Poiché molti disturbi infettivi, autoimmuni e metabolici sono associati a un microbiota sbilanciato, i ricercatori hanno studiato approcci per manipolare i batteri intestinali nei pazienti.
Un piccolo studio clinico suggerisce che una miscela di oligosaccaridi del latte umano (HMO) e un microbo presente nell’intestino dei lattanti può modulare il microbiota intestinale negli adulti.
I risultati, pubblicati su Cell Host & Microbe, potrebbero quindi aprire la porta a nuovi approcci per contrastare la disbiosi intestinale.

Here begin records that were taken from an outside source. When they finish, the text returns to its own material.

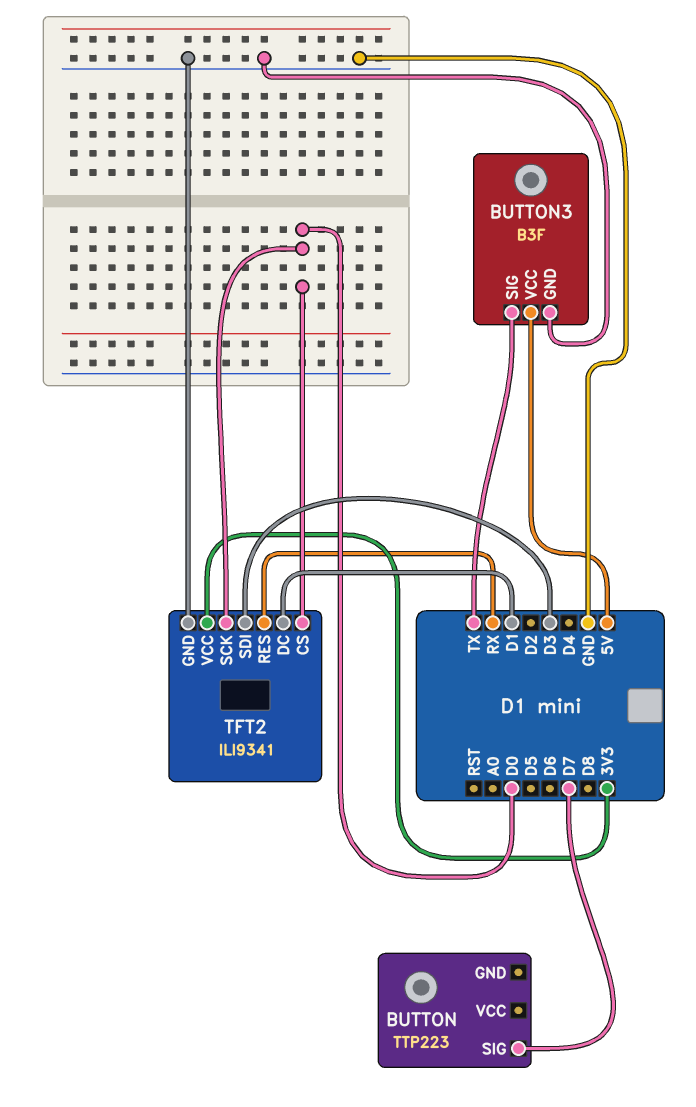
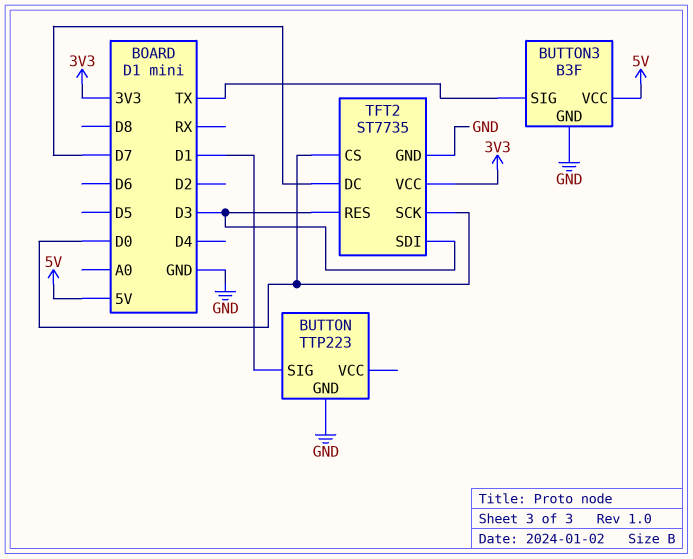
BUTTON pin GND: none -> GND
BUTTON pin SIG: D7 -> D1
TFT2: ILI9341 -> ST7735
TFT2 pin DC: D1 -> D7
TFT2 pin RES: RX -> D3

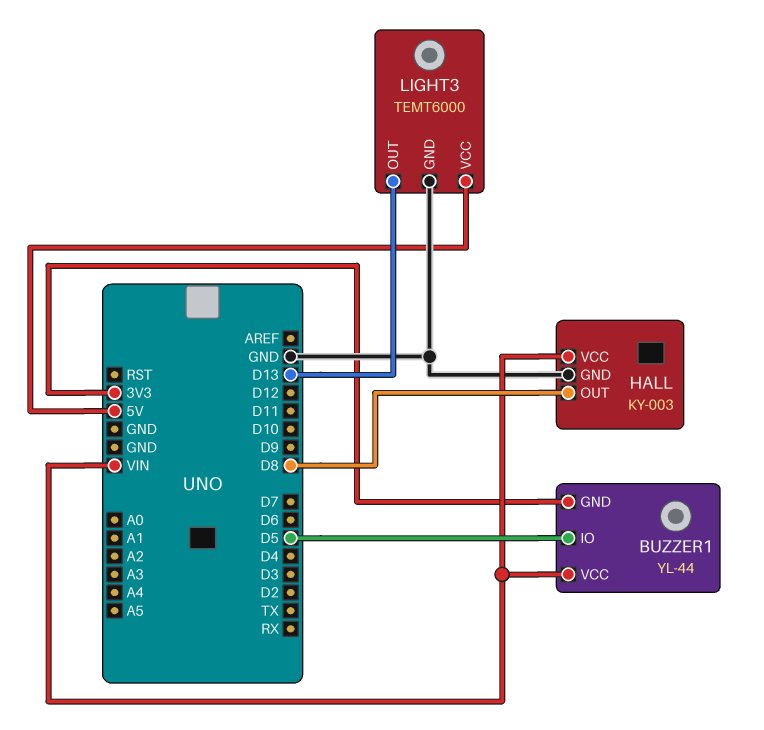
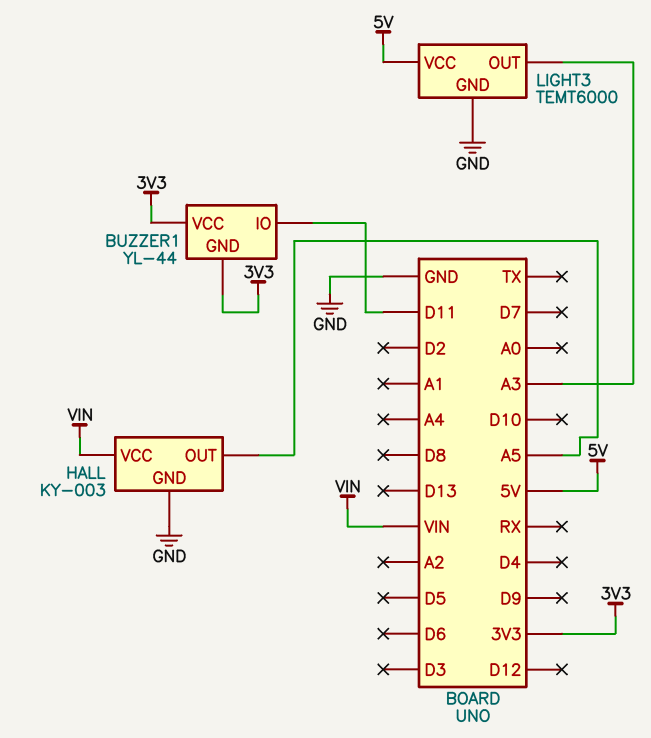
BUZZER1 pin IO: D5 -> D11
BUZZER1 pin VCC: VIN -> 3V3
HALL pin OUT: D8 -> A5
LIGHT3 pin OUT: D13 -> A3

Finora, i ricercatori hanno sviluppato terapie a base di prodotti bioterapeutici vivi, che persistono nell’intestino del ricevente e portano a risultati clinici positivi, come la riduzione al minimo della recidiva dell’infezione da Clostridioides difficile.
Terapie simili sono in fase di studio per il trattamento di un’ampia varietà di malattie. «Sebbene alcune delle terapie testate abbiano avuto successo clinicamente, i risultati sono stati poco precisi e riproducibili», afferma il ricercatore dello studio Gregory McKenzie di Prolacta Bioscience a Duarte, in California.
Oligosaccaridi del latte materno
Precedenti studi hanno dimostrato che il latte materno umano contiene alte concentrazioni di circa 200 zuccheri diversi chiamati oligosaccaridi del latte umano (HMO).
Questi zuccheri non vengono metabolizzati come fonte di energia dai neonati, ma promuovono la crescita nell’intestino di batteri benefici, incluso Bifidobacterium longum subspecies infantis (B. infantis).
I livelli di questo microbo, che si nutre degli HMO nel latte materno umano, diminuiscono con lo svezzamento.
Gregory McKenzie e il suo team hanno precedentemente dimostrato che una miscela di HMO e B. infantis porta alla persistenza, o “attecchimento”, di questo batterio nell’intestino di adulti sani.
Per dare seguito a questi risultati, i ricercatori hanno studiato un prodotto bioterapeutico vivo a base di HMO e B. infantis in un piccolo studio clinico.
Migliora la colonizzazione intestinale
I ricercatori hanno reclutato 56 adulti sani: di questi, 19 hanno completato un ciclo di antibiotici di cinque giorni senza altri interventi, 17 hanno ricevuto lo stesso ciclo di antibiotici insieme a B. infantis per 14 giorni e 17 hanno ricevuto un trattamento antibiotico insieme a B. infantis e HMO per 28 giorni. I ricercatori hanno raccolto campioni di feci e sangue a intervalli prestabiliti per 35 giorni.
I soggetti che hanno ricevuto sia B. infantis sia HMO hanno mostrato un maggiore attecchimento (colonizzazione intestinale) di B. infantis nel loro intestino rispetto ai controlli. Non sono stati segnalati eventi avversi gravi.
In seguito alla colonizzazione di B. infantis nell’intestino, sono cambiati anche i livelli di altri batteri intestinali che non fanno affidamento sugli HMO per produrre energia. Ad esempio, sono aumentati i livelli dei batteri Veillonella, che si nutrono di molecole prodotte da B. infantis e che producono acidi grassi a catena corta e altri metaboliti benefici per la salute umana.
L’attecchimento di B. infantis ha comportato anche un aumento dei livelli di metaboliti indicativi di cambiamenti nel metabolismo microbico, tra cui molecole associate a processi biologici come il metabolismo dei carboidrati e la sintesi dei lipidi.
Effetto a catena: aumenta anche Veilonella
Negli esperimenti condotti su batteri cresciuti in vitro, la presenza di B. infantis ha aumentato la produzione da parte di Veillonella dell’acido grasso a catena corta propionato, che è stato associato a benefici per la salute.
Tuttavia, i ricercatori non hanno osservato cambiamenti significativi nei livelli di propionato nelle feci e nel sangue dei partecipanti che avevano ricevuto sia B. infantis che HMO.
«Questi dati suggeriscono che i livelli di propionato probabilmente sono aumentati, almeno temporaneamente, solo a livello intestinale nei soggetti che hanno ricevuto B. infantis», affermano gli autori.
In futuro, il team prevede di condurre una sperimentazione per valutare il prodotto bioterapeutico vivo a base di HMO e B. infantis nei pazienti affetti da tumori del sangue sottoposti a trapianto di cellule staminali, un trattamento che spesso provoca alterazioni del microbiota intestinale, aumentando la suscettibilità dei pazienti a infezioni opportunistiche.